SELECTED EXCERPT.
::::::::

21.501 no killer app but work to be done

From: Humanist Discussion Group (by way of Willard McCarty willard.mccarty_at_kcl.ac.uk>
Date: Fri, 25 Jan 2008 09:48:50 +0000

               Humanist Discussion Group, Vol. 21, No. 501.
       Centre for Computing in the Humanities, King's College London
  www.kcl.ac.uk/schools/humanities/cch/research/publications/humanist.html
                        www.princeton.edu/humanist/
                     Submit to: humanist_at_princeton.edu

   [1] From: amsler_at_cs.utexas.edu (71)
         Subject: Re: 21.496 no killer app but work to be done

   [2] From: Michael Hart <hart_at_pglaf.org> (23)
         Subject: Re: 21.495 no killer app but work to be done

--[1]------------------------------------------------------------------
         Date: Fri, 25 Jan 2008 09:23:37 +0000
         From: amsler_at_cs.utexas.edu
         Subject: Re: 21.496 no killer app but work to be done

The difficulty with finding a "killer app" is that you're asking for objective
results rather than subjective results. I do not anticipate a mechanism for
objective results in literary analysis, nothing like the discovery of carbon-14
dating for physical paper.

What things do seem to divert the course of events in Humanities Computing?

First and foremost are new FREE resources. Project Gutenberg certainly changed
the course of humanities research, providing etexts of classics. It also
provided a mechanism for large cultural organizations (like Canada!) to promote
their historial literature worldwide with minimal cost. Whenever resources are
made available for free they promote grass-roots investigations that otherwise
wouldn't take place. The Linguistic Data Consortium preserves data, but hasn't
had the same sort of impact because its data is so expensive, especially to
individuals without sufficient institutional backing. The Oxford Text Archive
is somewhere in the middle, with modest cost requirements. I think there is a
direct inverse correlation between the cost of resources and the impact of
digital information. Google is a strange blend of free and proprietary data
such that its well-publicized projects (Google Maps, Google Books, Google's
N-grams) have some dramatic impact, but NO serious impact when you reach for
the data they don't release (e.g., the OCR text of Google Books in the public
domain released as PDF image files).

The FREE avialability of the Wiki software also appears to have had a
significant impact on what can be done. This impact is muted only by the
relative difficulty for non-systems programmers in using this FREE software.
What would greatly alter that would be for someone to offer a free downloadable
plug-and-play Wikimedia software system for Windows PCs. Download this, run
this, and you can create a Wiki on your system. I personally believe Wikis are
the most significant non-Microsoft Office killer app of the last several years.

::::::::

EXTRACTED ENTRIES.
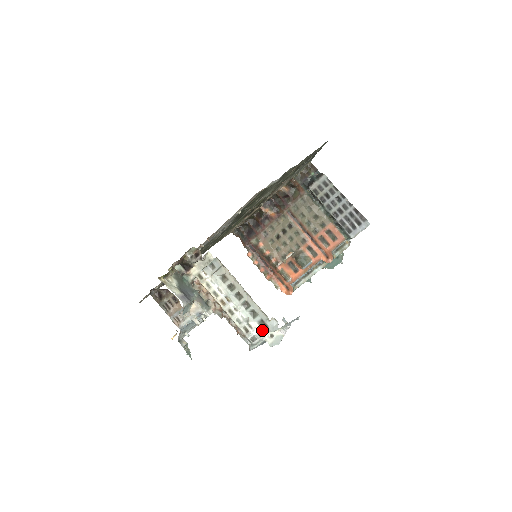
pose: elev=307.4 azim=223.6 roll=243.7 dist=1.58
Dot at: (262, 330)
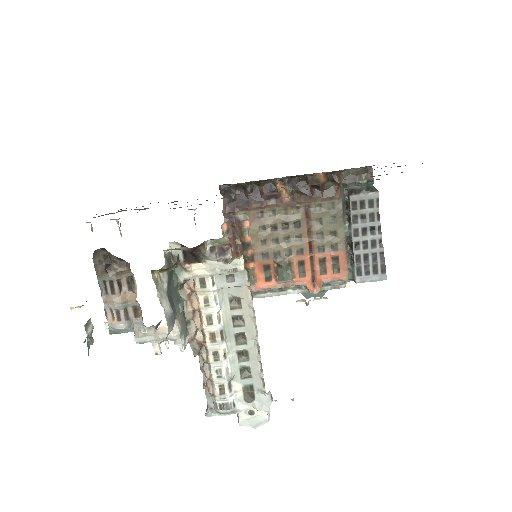
Dot at: (243, 399)
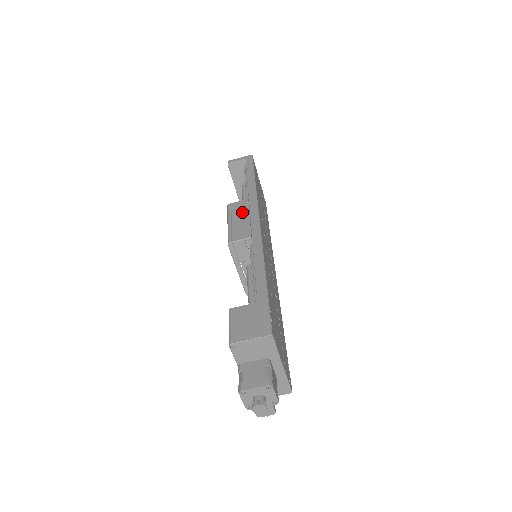
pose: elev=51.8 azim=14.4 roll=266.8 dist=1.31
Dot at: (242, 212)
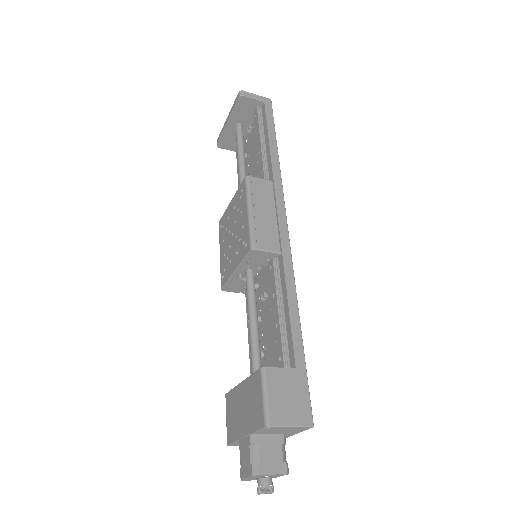
Dot at: (267, 201)
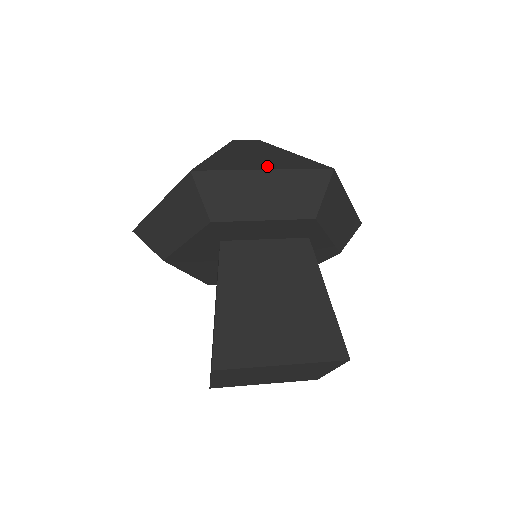
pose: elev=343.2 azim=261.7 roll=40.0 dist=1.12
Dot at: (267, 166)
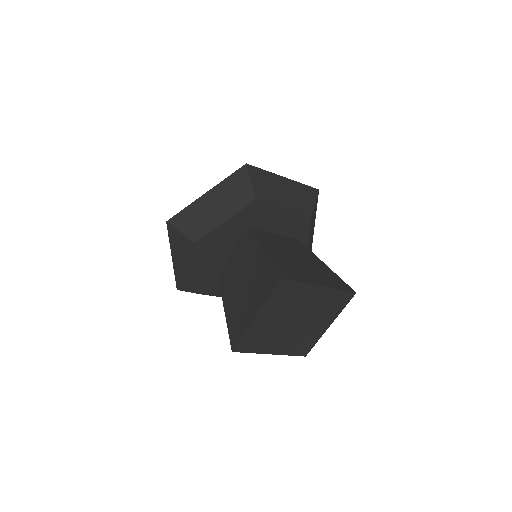
Dot at: occluded
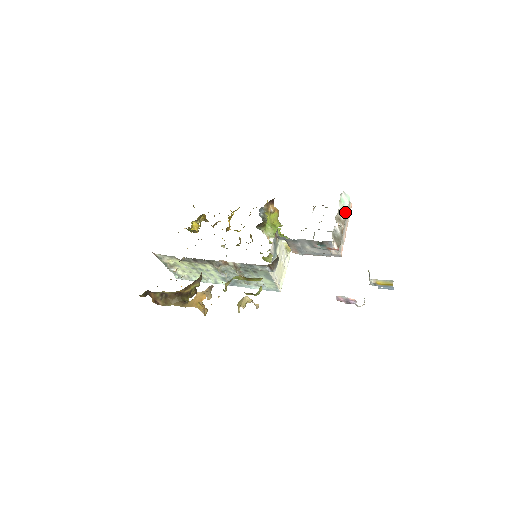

::::::::

TASKS.
**A)** According to the first message in the Humanist discussion digest, which project changed the course of humanities research by providing etexts of classics?
**B)** In the Humanist discussion digest, begin at the words "From: Humanist Discussion" and stop after "Hart <hart_at_pglaf.org> (23)", writing that part again with "Discussion Group" swapped for "Mailing List".
**C)** Write what comes next in the Humanist discussion digest, picking up after its final sentence.

TASK RESPONSES.
**A)** Project Gutenberg.

**B)**
From: Humanist Mailing List (by way of Willard McCarty willard.mccarty_at_kcl.ac.uk>
Date: Fri, 25 Jan 2008 09:48:50 +0000

               Humanist Mailing List, Vol. 21, No. 501.
       Centre for Computing in the Humanities, King's College London
  www.kcl.ac.uk/schools/humanities/cch/research/publications/humanist.html
                        www.princeton.edu/humanist/
                     Submit to: humanist_at_princeton.edu

   [1] From: amsler_at_cs.utexas.edu (71)
         Subject: Re: 21.496 no killer app but work to be done

   [2] From: Michael Hart <hart_at_pglaf.org> (23)

**C)**
Wikis realize in practice what Apple hinted at in hypercards, but failed to
achieve because they couldn't scale upward to users expectations.

Lacking FREE resources, the next best thing are additions to nearly universally
used commercial software. The first "killer app" was spreadsheets in
Microsoft's Excel. The reason that "app" was a killer probably had more to do
with its inclusion in the widely distributed standard Microsoft Office suite of
software than with its perceived utility. If spreadsheets had been sold as a
stand-alone product from XYZ-corporation, marketed to accountants and costing
$1000 each unit; it wouldn't have been a "killer app". Anything that gets added
into a nearly universally available software utility can have significant
impact.

Customized software packages that require specific purchases for each
discipline
are limited in what they can achieve. This is a software analogy with
a standard
axiom of hardware development. Special purpose computers cannot compete
long-term with general purpose computers. The cost of special-purpose products
is not contained in the one-time creation of the product, but in the lifelong
maintenance and upgrading of the product. Usually, the general purpose
product's upgrades will completely overtake the special purpose product in a
couple of generations---and generations are only 18 months apart.

In software the product never exceeds its targeted market, and hence can't
achieve "killer app" status because that requires the general computing public
to find applications for the software not anticipated by its developers.
The fact that a spreadsheet can hold historical data, literary references,
compile footnoted references, build indexes, etc. are all beyond its envisioned
role as an accounting system utility.

So, there you have it. I think the Humanities should pour labor into projects
such as Project Gutenberg. While the publishing lobby managed to block public
domain texts from extending after 1923 for the rest of our lifetimes, that
still leaves not only a vast amount of text before 1923 to be captured but the
prospect of obtaining permission from post-1923 authors for submission of their
still-copyrighted works.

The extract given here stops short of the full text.